Pour élaborer un vin qui puisse supporter de perdre une partie de son profil aromatique, French Bloom a choisi d'utiliser des raisins de Chardonnay du Languedoc pour La Cuvée. Après avoir exploré Bordeaux, la Loire, la Bourgogne et la Champagne, il a été jugé qu'il avait "plus d'épaules", selon Rodolphe, en raison du climat plus ensoleillé, et Maggie ajoute que le Languedoc est également "plus ouvert d'esprit".
Le processus de désalcoolisation est très important car nous devons le faire en douceur", explique Rodolphe. Nous procédons à une désalcoolisation sous vide à froid pour éliminer l'alcool en trois étapes à basse température.
Rodolphe ne révèle pas le coût exact de cette méthode de production "innovante", mais il précise que la recherche et le développement ont coûté plusieurs millions d'euros, les machines pour la désalcoolisation coûtant à elles seules 10 millions d'euros.

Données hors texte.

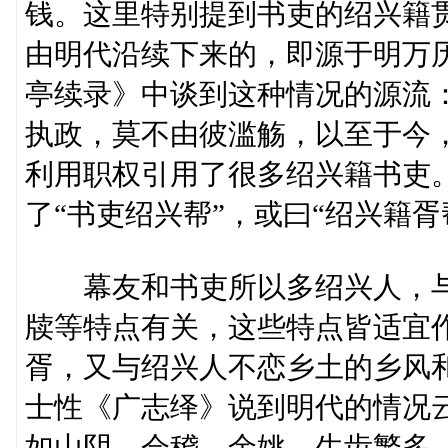
钱。这里特别提到书吏的绍兴籍
由明代沿续下来的，即源于明万
亭续录》中谈到这种情况的源流
执政，莫不由彼滥觞，以至于今
利用职权引用了很多绍兴籍书吏
了“书吏绍兴帮”，或曰“绍兴籍胥
幕友和书吏所以多绍兴人，与
牍等特点有关，这些特点皆适宜
胥，又与绍兴人不恋乡土的乡风
士性《广志绎》说到明代的情况
如山阴、会稽、余姚，生齿繁多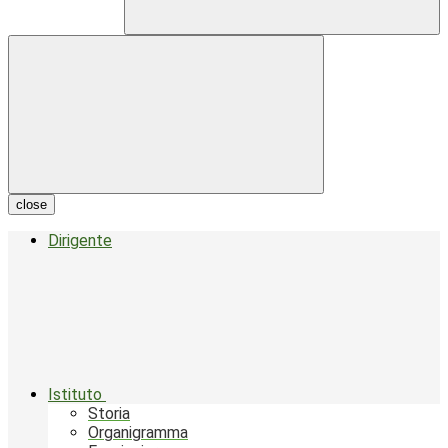
close
Dirigente
Istituto
Storia
Organigramma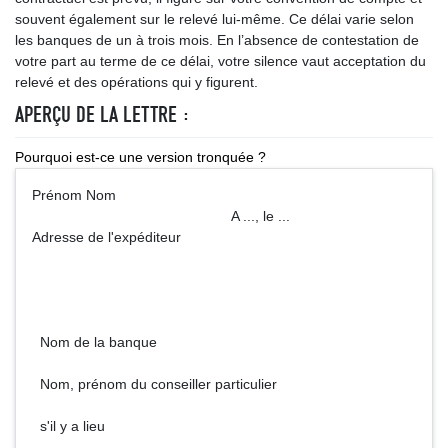
souvent également sur le relevé lui-même. Ce délai varie selon
les banques de un à trois mois. En l’absence de contestation de
votre part au terme de ce délai, votre silence vaut acceptation du
relevé et des opérations qui y figurent.
APERÇU DE LA LETTRE :
Pourquoi est-ce une version tronquée ?
Prénom Nom
A ..., le ...
Adresse de l'expéditeur
Nom de la banque
Nom, prénom du conseiller particulier
s'il y a lieu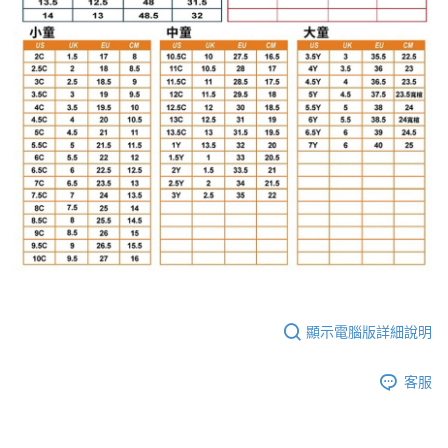
顯示電腦版詳細說明
客服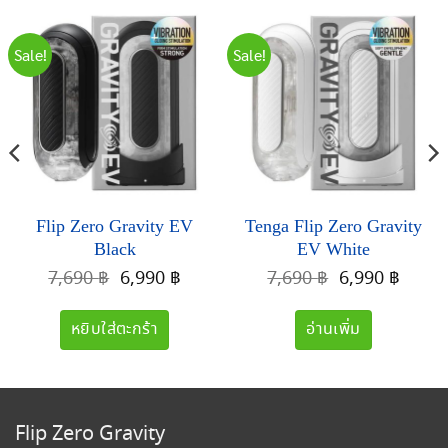
Sale!
Sale!
Flip Zero Gravity EV
Tenga Flip Zero Gravity
Black
EV White
ent
Original
Current
Original
Curre
7,690
฿
6,990
฿
7,690
฿
6,990
฿
e
price
price
price
price
was:
is:
was:
is:
หยิบใส่ตะกร้า
อ่านเพิ่ม
0 ฿.
7,690 ฿.
6,990 ฿.
7,690 ฿.
6,990
Flip Zero Gravity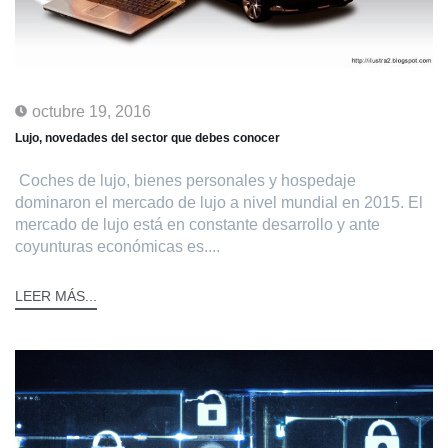
octubre 19, 2016
Lujo, novedades del sector que debes conocer
Coches de lujo, bienes personales y hospedaje
dominaron el mercado de lujo a nivel mundial en 2015. El
mercado de lujo está en constante desarrollo y ante
coyunturas económicas es....
LEER MÁS...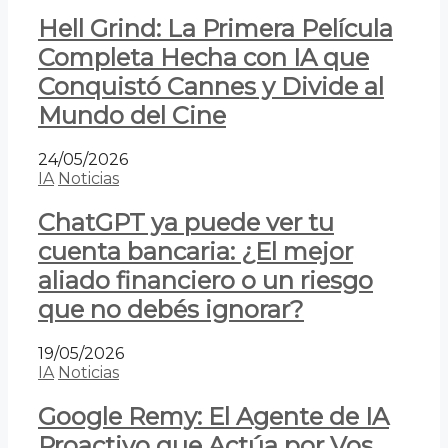
Hell Grind: La Primera Película
Completa Hecha con IA que
Conquistó Cannes y Divide al
Mundo del Cine
24/05/2026
IA
Noticias
ChatGPT ya puede ver tu
cuenta bancaria: ¿El mejor
aliado financiero o un riesgo
que no debés ignorar?
19/05/2026
IA
Noticias
Google Remy: El Agente de IA
Proactivo que Actúa por Vos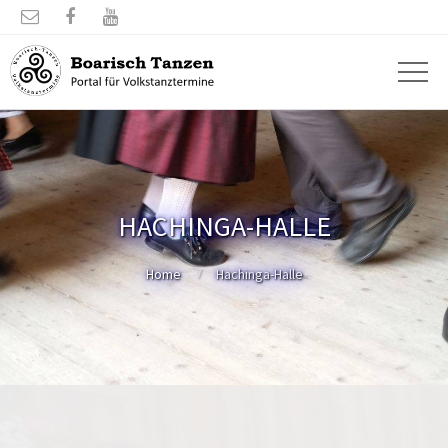



HACHINGA-HALLE
Home
Hachinga-Halle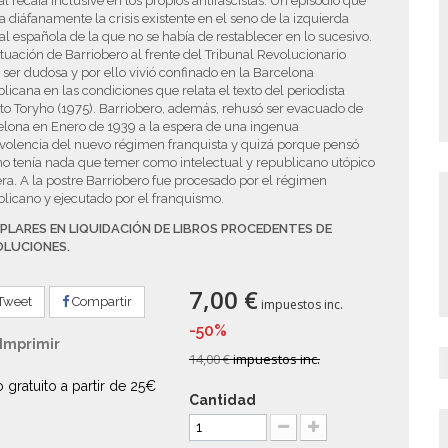
al recaía inclusive en los propios antifascistas. Un episodio que
a diáfanamente la crisis existente en el seno de la izquierda
al española de la que no se había de restablecer en lo sucesivo.
tuación de Barriobero al frente del Tribunal Revolucionario
ser dudosa y por ello vivió confinado en la Barcelona
licana en las condiciones que relata el texto del periodista
to Toryho (1975). Barriobero, además, rehusó ser evacuado de
elona en Enero de 1939 a la espera de una ingenua
volencia del nuevo régimen franquista y quizá porque pensó
o tenía nada que temer como intelectual y republicano utópico
ra. A la postre Barriobero fue procesado por el régimen
licano y ejecutado por el franquismo.
PLARES EN LIQUIDACIÓN DE LIBROS PROCEDENTES DE
OLUCIONES.
7,00 €
Tweet
Compartir
impuestos inc.
-50%
Imprimir
14,00 €
impuestos inc.
o gratuito a partir de 25€
Cantidad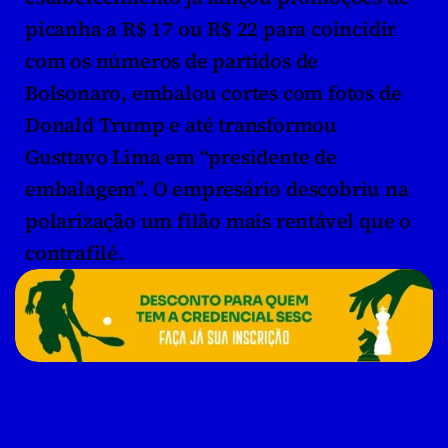
picanha a R$ 17 ou R$ 22 para coincidir 
com os números de partidos de 
Bolsonaro, embalou cortes com fotos de 
Donald Trump e até transformou 
Gusttavo Lima em “presidente de 
embalagem”. O empresário descobriu na 
polarização um filão mais rentável que o 
contrafilé.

La Cuvée possède "l'acidité vive que l'on attend d'un vin effervescent".
Quel est le résultat de tous ces efforts ? Quel est le goût de La Cuvée ? Il est bon. Vraiment très bon, en fait. Le vin est d'un or profond avec des mouchetures de cuivre, ce qui est le résultat d'une décision d'évoquer les indices visuels d'un vieux millésime de Champagne. Au nez, il présente des notes d'abricots secs, de noix caramélisées, de cire d'abeille, de miel, de brioche, de pruneau, de Cognac et de miso. En bouche, il présente l'acidité vive que l'on attend d'un vin effervescent. Sa texture crémeuse et sa mousse fine témoignent de sa sophistication, et sa finale est exceptionnellement longue.
Quelle est la définition d'un grand vin ? demande Rodolphe. Pour nous, c'est d'abord la complexité, le plaisir, l'expérience, la longueur, les émotions. Notre vision est donc de faire un vrai "grand vin" sans alcool.